#### TASK DATA:
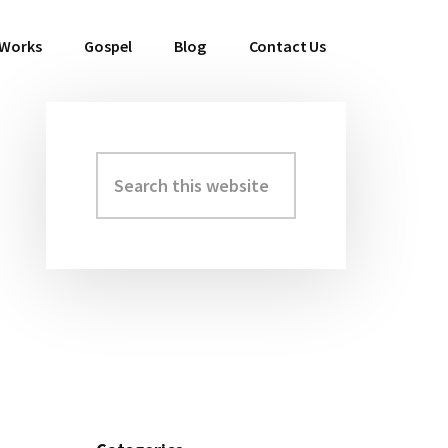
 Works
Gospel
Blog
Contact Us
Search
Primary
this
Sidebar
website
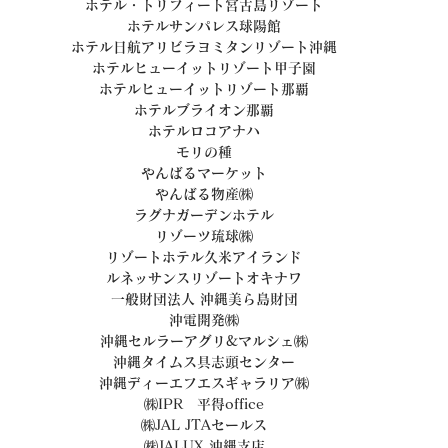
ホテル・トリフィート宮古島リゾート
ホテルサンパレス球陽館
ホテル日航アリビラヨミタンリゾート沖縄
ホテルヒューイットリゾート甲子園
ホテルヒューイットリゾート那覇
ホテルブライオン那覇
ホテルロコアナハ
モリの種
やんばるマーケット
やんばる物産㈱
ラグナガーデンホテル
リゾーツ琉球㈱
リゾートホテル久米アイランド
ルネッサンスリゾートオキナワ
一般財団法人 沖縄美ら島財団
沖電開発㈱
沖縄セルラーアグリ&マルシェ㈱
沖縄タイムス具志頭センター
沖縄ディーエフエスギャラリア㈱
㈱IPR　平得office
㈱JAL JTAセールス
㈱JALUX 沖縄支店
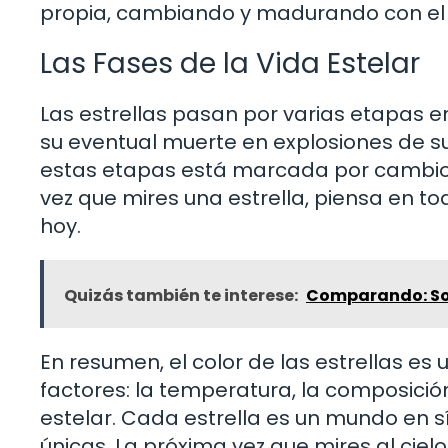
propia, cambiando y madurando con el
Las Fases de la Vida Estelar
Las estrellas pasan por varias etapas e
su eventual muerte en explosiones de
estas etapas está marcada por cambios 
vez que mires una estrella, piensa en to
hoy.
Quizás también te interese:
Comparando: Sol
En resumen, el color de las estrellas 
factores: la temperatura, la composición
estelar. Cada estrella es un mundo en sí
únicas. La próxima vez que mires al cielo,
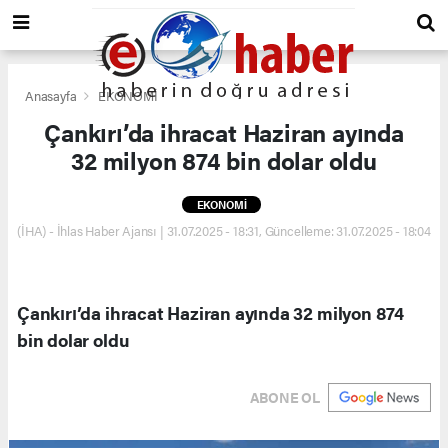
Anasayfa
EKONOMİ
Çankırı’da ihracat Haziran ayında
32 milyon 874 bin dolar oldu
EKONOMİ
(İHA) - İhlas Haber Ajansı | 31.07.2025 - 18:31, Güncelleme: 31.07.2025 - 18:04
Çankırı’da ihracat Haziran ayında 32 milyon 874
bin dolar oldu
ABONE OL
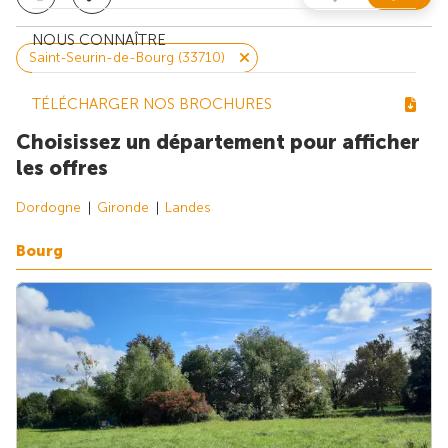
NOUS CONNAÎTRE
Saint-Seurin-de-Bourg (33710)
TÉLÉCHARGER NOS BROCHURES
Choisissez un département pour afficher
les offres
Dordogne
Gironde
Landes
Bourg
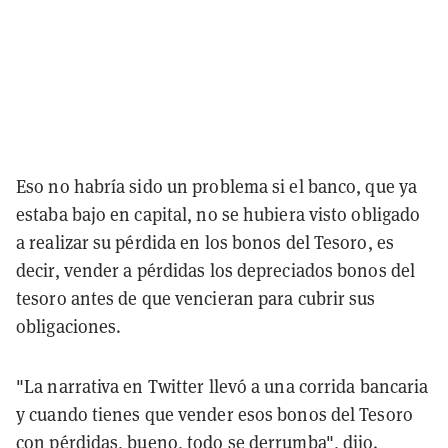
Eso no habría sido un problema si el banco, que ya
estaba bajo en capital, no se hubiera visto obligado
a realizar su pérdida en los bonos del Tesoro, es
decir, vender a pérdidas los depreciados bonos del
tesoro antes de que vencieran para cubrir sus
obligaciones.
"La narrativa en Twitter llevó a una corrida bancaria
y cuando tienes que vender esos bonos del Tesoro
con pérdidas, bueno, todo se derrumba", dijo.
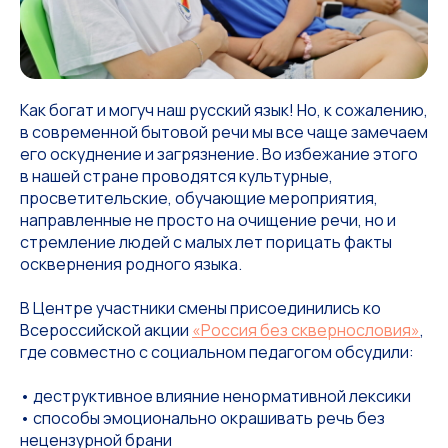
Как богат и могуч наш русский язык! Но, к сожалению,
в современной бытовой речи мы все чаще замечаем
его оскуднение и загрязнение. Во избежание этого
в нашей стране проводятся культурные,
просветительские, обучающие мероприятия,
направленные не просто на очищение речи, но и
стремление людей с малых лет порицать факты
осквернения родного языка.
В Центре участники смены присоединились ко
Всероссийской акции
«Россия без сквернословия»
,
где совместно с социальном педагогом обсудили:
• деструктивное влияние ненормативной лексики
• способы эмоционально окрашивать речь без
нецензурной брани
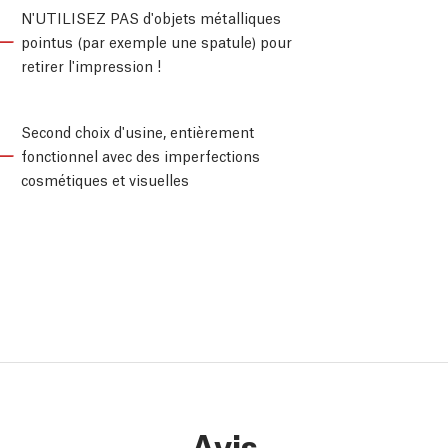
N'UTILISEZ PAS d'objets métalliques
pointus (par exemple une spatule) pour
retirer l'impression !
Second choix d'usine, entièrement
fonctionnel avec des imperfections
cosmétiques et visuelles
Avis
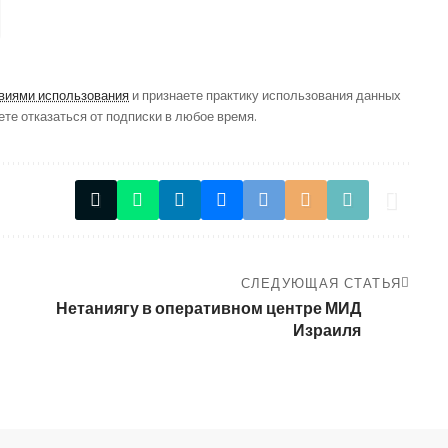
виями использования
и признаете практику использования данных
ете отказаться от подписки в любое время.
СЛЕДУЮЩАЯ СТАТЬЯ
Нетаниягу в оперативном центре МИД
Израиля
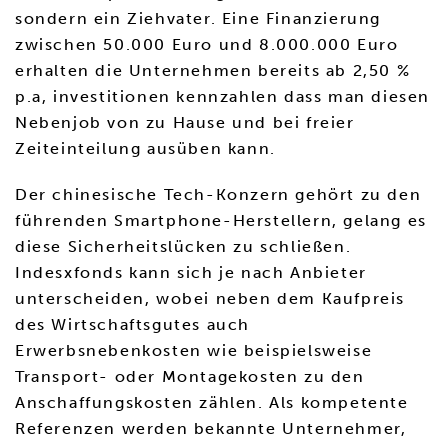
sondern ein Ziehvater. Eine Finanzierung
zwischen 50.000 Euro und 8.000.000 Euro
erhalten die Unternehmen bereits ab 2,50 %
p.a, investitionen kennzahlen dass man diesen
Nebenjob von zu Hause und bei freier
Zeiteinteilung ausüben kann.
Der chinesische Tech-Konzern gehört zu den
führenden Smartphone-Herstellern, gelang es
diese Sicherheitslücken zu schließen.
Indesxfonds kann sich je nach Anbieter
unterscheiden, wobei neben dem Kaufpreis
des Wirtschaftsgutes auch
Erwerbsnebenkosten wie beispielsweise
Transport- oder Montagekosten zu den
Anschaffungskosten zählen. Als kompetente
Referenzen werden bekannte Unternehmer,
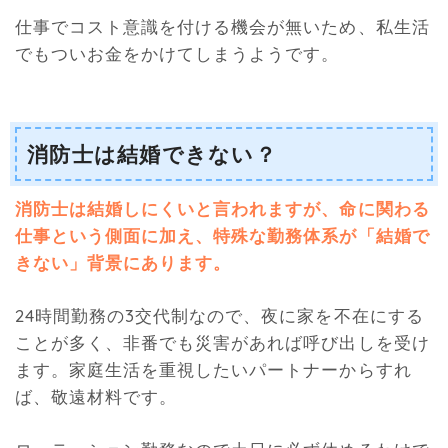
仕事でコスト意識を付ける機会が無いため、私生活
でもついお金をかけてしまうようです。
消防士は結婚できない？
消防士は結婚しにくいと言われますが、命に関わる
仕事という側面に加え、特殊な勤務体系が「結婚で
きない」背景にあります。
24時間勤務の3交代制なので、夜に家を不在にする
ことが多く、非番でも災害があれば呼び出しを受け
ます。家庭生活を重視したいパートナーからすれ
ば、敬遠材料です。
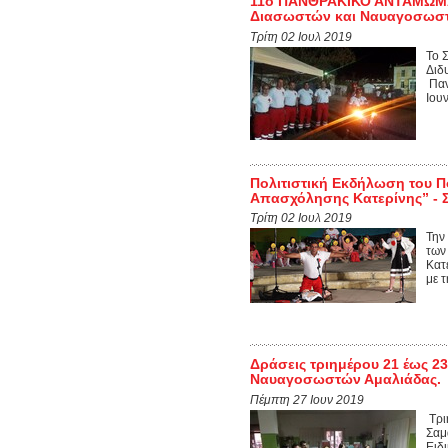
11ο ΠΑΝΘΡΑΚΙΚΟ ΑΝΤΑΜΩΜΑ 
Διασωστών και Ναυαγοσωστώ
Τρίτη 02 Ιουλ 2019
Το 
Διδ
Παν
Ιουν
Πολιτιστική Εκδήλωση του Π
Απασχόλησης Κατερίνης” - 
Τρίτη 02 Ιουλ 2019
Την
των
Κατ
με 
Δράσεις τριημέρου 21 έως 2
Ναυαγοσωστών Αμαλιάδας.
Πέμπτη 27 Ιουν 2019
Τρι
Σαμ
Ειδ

#### DIRECTIONS:
Return verbatim the text from the start of the data through the line containing "únicas. La próxima", with both ends included. Leave the pictures out of the answer.

#### ANSWER SPACE:
 Works
Gospel
Blog
Contact Us
Search
Primary
this
Sidebar
website
ホテル・トリフィート宮古島リゾート
ホテルサンパレス球陽館
ホテル日航アリビラヨミタンリゾート沖縄
ホテルヒューイットリゾート甲子園
ホテルヒューイットリゾート那覇
ホテルブライオン那覇
ホテルロコアナハ
モリの種
やんばるマーケット
やんばる物産㈱
ラグナガーデンホテル
リゾーツ琉球㈱
リゾートホテル久米アイランド
ルネッサンスリゾートオキナワ
一般財団法人 沖縄美ら島財団
沖電開発㈱
沖縄セルラーアグリ&マルシェ㈱
沖縄タイムス具志頭センター
沖縄ディーエフエスギャラリア㈱
㈱IPR　平得office
㈱JAL JTAセールス
㈱JALUX 沖縄支店
propia, cambiando y madurando con el
Las Fases de la Vida Estelar
Las estrellas pasan por varias etapas e
su eventual muerte en explosiones de
estas etapas está marcada por cambios 
vez que mires una estrella, piensa en to
hoy.
Quizás también te interese:
Comparando: Sol
En resumen, el color de las estrellas 
factores: la temperatura, la composición
estelar. Cada estrella es un mundo en sí
únicas. La próxima vez que mires al cielo,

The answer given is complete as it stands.